Treasury yields just broke out. Here’s what it could mean…

It sure looks like the 40-year bull market in Treasury bonds is over.

Of course, interest rates bottomed way back in July of 2016 – when the yield on the 10-year Treasury note dipped below 1.4%. And, since bond prices move in the opposite direction of bond yields, Treasury bond prices peaked at the same time that interest rates bottomed.

Interest rates have pushed higher since then, and bond prices have fallen. But there never seemed to be any sort of wholesale selling of Treasury bonds. Interest rates just gradually moved higher, and bond prices quietly moved lower. Yet, every Treasury bond auction since for the past 18 months has had crowds of investors lined up to buy.

I suspect, though, that’s about to change.

You see, the long-term monthly chart of the 10-year yield is about to do something today it hasn’t done in 40 years. It’s about to make a “higher high.” Take a look…

Monthly charts are best used to illustrate super-long-term trends in asset prices. For the past 40 years, the 10-year yield has been falling. The monthly chart shows a constant and persistent pattern of lower highs and lower lows. Until today.

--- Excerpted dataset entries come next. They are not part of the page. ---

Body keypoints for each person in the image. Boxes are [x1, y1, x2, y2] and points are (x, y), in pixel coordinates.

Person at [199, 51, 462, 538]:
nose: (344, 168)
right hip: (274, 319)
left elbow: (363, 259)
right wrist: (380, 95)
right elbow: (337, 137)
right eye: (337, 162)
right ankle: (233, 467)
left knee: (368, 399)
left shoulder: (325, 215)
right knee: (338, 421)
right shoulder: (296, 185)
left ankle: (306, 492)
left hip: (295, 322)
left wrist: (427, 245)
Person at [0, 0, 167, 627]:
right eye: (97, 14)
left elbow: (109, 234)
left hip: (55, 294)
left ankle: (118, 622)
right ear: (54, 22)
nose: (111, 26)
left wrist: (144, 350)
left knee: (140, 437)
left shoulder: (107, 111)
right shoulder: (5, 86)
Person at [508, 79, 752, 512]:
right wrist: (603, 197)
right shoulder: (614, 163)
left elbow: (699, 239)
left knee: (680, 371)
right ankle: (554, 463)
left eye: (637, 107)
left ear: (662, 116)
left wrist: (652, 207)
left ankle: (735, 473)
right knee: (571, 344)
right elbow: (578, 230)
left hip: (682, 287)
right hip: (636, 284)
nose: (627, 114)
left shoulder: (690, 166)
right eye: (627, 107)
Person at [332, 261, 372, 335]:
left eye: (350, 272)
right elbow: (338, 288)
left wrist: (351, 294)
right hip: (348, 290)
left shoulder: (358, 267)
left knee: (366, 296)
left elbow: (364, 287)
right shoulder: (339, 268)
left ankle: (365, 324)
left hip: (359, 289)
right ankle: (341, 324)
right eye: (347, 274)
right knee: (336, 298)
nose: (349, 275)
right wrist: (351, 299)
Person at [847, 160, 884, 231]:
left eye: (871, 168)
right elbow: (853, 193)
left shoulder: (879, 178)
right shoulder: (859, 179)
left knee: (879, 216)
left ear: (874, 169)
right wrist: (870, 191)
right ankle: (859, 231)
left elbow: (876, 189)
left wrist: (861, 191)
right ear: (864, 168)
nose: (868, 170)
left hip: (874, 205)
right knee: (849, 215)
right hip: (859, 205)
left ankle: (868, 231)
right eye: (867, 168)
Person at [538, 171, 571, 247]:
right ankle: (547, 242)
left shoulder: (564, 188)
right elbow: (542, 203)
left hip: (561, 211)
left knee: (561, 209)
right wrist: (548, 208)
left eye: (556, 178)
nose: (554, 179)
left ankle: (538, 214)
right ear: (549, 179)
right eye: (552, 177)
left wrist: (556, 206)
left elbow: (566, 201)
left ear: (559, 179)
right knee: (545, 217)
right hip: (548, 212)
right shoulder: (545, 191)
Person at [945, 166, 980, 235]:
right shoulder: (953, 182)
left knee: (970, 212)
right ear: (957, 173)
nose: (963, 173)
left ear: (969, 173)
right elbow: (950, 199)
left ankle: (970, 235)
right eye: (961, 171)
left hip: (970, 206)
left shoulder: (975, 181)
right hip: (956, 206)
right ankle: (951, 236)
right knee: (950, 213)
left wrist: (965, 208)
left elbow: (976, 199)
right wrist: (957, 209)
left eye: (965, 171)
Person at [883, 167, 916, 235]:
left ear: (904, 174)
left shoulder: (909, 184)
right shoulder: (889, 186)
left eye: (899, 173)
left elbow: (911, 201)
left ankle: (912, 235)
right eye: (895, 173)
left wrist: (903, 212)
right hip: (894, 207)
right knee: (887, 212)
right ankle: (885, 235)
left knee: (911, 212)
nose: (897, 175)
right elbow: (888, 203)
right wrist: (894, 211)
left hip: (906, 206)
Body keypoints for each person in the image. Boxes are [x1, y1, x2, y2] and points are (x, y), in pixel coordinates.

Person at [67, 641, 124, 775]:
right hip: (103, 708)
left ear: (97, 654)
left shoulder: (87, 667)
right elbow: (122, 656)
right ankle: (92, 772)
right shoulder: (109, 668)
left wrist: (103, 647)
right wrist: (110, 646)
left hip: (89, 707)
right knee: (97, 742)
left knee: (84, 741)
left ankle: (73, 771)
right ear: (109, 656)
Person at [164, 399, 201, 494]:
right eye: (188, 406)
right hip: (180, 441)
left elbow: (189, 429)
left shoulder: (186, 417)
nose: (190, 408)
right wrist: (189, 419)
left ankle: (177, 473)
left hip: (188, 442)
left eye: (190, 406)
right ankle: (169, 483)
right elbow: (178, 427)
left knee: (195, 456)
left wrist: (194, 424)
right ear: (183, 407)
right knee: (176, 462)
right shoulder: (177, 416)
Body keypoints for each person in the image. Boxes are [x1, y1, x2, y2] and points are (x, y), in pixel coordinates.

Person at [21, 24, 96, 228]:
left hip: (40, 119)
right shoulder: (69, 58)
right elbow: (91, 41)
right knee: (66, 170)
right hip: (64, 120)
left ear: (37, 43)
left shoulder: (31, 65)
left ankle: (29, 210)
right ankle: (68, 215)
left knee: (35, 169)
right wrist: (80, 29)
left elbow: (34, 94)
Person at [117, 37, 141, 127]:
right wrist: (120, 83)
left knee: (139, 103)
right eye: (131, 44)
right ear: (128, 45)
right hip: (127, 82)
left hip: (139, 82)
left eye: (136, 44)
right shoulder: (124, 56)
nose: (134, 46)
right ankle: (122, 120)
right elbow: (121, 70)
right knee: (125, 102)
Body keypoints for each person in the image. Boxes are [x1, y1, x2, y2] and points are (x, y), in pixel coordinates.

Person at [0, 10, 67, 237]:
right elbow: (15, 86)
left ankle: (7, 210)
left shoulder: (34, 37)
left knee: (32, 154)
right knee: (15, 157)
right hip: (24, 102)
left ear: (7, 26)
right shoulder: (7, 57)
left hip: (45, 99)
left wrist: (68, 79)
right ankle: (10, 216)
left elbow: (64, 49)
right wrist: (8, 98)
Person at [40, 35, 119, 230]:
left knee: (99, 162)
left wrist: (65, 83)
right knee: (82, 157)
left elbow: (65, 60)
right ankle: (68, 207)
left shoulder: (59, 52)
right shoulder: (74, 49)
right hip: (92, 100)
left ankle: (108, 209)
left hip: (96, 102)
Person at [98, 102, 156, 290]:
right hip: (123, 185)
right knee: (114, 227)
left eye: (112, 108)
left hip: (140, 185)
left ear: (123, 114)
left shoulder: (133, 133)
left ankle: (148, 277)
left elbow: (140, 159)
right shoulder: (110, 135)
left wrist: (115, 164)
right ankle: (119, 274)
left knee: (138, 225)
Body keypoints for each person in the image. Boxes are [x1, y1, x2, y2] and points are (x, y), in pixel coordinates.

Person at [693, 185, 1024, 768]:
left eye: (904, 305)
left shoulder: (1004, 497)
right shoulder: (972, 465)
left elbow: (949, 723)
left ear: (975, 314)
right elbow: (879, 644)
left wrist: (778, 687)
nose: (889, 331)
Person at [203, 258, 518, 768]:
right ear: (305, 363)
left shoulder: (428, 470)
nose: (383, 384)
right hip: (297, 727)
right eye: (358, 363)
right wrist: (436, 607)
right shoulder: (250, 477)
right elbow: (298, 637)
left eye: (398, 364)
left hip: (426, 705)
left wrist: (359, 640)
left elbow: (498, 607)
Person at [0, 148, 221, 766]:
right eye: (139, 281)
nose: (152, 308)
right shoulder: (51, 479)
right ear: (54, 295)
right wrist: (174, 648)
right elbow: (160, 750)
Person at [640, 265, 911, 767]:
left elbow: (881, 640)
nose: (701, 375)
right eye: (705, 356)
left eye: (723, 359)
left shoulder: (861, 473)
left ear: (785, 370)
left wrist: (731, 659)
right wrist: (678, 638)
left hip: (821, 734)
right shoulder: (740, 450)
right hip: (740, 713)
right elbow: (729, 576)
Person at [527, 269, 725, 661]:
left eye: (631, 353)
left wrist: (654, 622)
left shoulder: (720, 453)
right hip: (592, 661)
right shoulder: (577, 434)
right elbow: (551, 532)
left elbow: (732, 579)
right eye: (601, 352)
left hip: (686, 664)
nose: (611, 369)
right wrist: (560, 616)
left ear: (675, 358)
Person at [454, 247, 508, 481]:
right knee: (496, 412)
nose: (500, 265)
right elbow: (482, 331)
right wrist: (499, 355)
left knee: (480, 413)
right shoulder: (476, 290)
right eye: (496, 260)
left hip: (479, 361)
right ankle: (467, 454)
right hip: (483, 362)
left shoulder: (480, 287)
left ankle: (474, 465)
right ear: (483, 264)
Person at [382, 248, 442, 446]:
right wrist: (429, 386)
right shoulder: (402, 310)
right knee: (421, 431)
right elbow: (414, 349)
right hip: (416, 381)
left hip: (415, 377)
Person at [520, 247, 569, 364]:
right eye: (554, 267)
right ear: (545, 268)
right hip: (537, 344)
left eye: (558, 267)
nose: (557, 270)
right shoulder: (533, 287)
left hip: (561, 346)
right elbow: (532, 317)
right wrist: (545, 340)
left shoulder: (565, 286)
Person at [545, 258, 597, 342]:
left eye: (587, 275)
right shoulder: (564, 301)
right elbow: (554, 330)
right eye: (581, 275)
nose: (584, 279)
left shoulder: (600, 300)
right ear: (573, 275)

Data points on this chart are only included at the end of the month. And, if the 10-year yield closes today anywhere near where it closed yesterday, we’ll have the first “higher high” on this chart in 40 years.

That will mark a significant breakout above the declining resistance line on the chart. And it will signal a major reversal from a bear market in interest rates (a bull market in bond prices) to a bull market in interest rates (a bear market in bond prices).

This is a once-in-a-generation change in trend. For the first time in decades, your bank’s money market account may be a better place to park your cash than the Treasury bond market.